O regime do presidente venezuelano Nicolás Maduro tem negligenciado sucessivas tentativas do governo brasileiro para retomar negociações sobre uma dívida bilionária referente a financiamentos concedidos a empresas nacionais que executaram obras e serviços na Venezuela. A informação foi confirmada em documento oficial assinado pela secretária de Assuntos Internacionais do Ministério da Fazenda, Tatiana Rosito, em resposta a requerimento do deputado Nikolas Ferreira (PL-MG).
“A negociação se encontra suspensa em razão da ausência de respostas do governo venezuelano”, afirma o documento. “A resolução da questão depende do engajamento da contraparte, não sendo possível assim estimar um prazo para conclusão.”
De acordo com o Ministério da Fazenda, o valor atualizado da inadimplência venezuelana correspondia, em fevereiro deste ano, a US$ 1,74 bilhão — cerca de R$ 10 bilhões — incluindo os montantes indenizados pela União aos bancos credores e os juros decorrentes do atraso nos pagamentos. Diante da ausência de retorno por parte de Caracas, o Brasil decidiu retomar os processos de cobrança, tanto por vias diplomáticas quanto por comunicações diretas ao Ministério da Economia da Venezuela.
O governo brasileiro também notificou o Clube de Paris — grupo informal que reúne os principais credores internacionais, como França, Alemanha e Estados Unidos — a respeito do não cumprimento das obrigações por parte da Venezuela.
Ainda segundo o Ministério da Fazenda, outras quatro parcelas — caso não sejam quitadas — deverão ser indenizadas pela União até junho, totalizando aproximadamente US$ 16 milhões (cerca de R$ 90 milhões). O governo também informou que juros seguirão sendo aplicados conforme os termos previstos nos contratos originais de financiamento.
Boa parte dos valores em aberto se refere a financiamentos concedidos pelo BNDES durante governos petistas, quando empreiteiras brasileiras executaram projetos de infraestrutura no exterior, como o metrô de Caracas. Tais financiamentos contavam com cobertura do Fundo de Garantia à Exportação (FGE), ligado ao Ministério da Fazenda, que assume o prejuízo em caso de inadimplência.
Essas operações têm sido alvo frequente de críticas da oposição, sobretudo em relação a países como Venezuela e Cuba. O governo Lula reabriu a mesa de negociação da dívida no início de 2023, após a visita de Maduro a Brasília, com reuniões preparatórias voltadas à conciliação. No entanto, o documento enviado ao deputado Nikolas Ferreira evidencia a ausência de resposta do governo venezuelano.

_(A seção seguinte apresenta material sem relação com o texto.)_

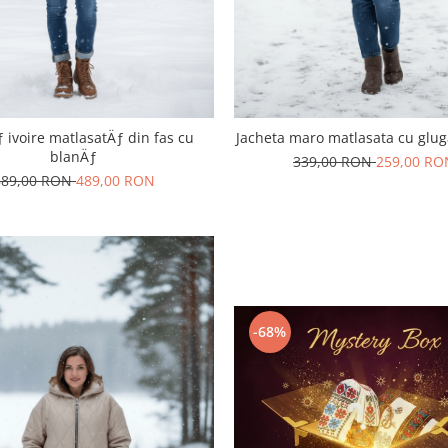
 ivoire matlasatÄƒ din fas cu
Jacheta maro matlasata cu glug
blanÄƒ
339,00 RON
259,00 RO
589,00 RON
489,00 RON
-68%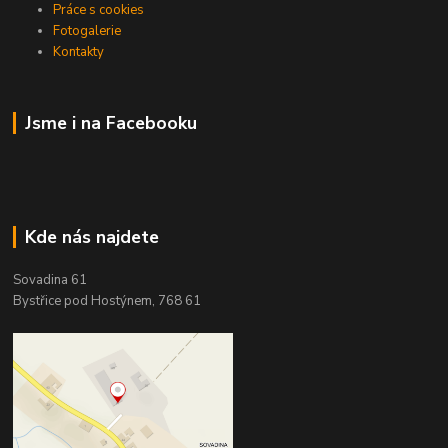
Práce s cookies
Fotogalerie
Kontakty
Jsme i na Facebooku
Kde nás najdete
Sovadina 61
Bystřice pod Hostýnem, 768 61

As relações entre os governos Lula e Maduro também foram afetadas pela decisão brasileira de vetar o ingresso da Venezuela como parceira do Brics — bloco atualmente composto por Brasil, Rússia, Índia, China, África do Sul, Arábia Saudita, Egito, Emirados Árabes Unidos, Etiópia, Indonésia e Irã. Caracas contava com o apoio russo e chinês para obter o status de parceiro, que permitiria a participação em reuniões do grupo.
Apesar da aproximação política entre os dois governos em anos anteriores, o atual distanciamento diplomático contribui para o impasse. Ainda assim, Lula e Maduro mantiveram conversas sobre a dívida em ao menos duas ocasiões desde o início do atual mandato do petista. Em junho de 2023, o Planalto informou que ambos discutiram a renegociação da dívida e a celebração de um Acordo de Cooperação e Facilitação de Investimentos. Em outubro do mesmo ano, novas propostas foram debatidas, envolvendo medidas para facilitar o comércio bilateral.
Durante a posse de Aloizio Mercadante na presidência do BNDES, em fevereiro de 2023, o presidente Lula responsabilizou o ex-presidente Jair Bolsonaro (PL) pelo congelamento das negociações. “Os países que não pagaram, seja Cuba, seja Venezuela, é porque o presidente resolveu cortar relação internacional com esses países para não cobrar, para poder ficar nos acusando”, afirmou. “Tenho certeza que no nosso governo esses países vão pagar, porque são todos países amigos do Brasil.”
Lula também criticou as acusações de que o BNDES teria negligenciado o mercado interno para financiar obras no exterior. Segundo ele, a instituição foi alvo de uma “difamação muito grave” durante o último processo eleitoral.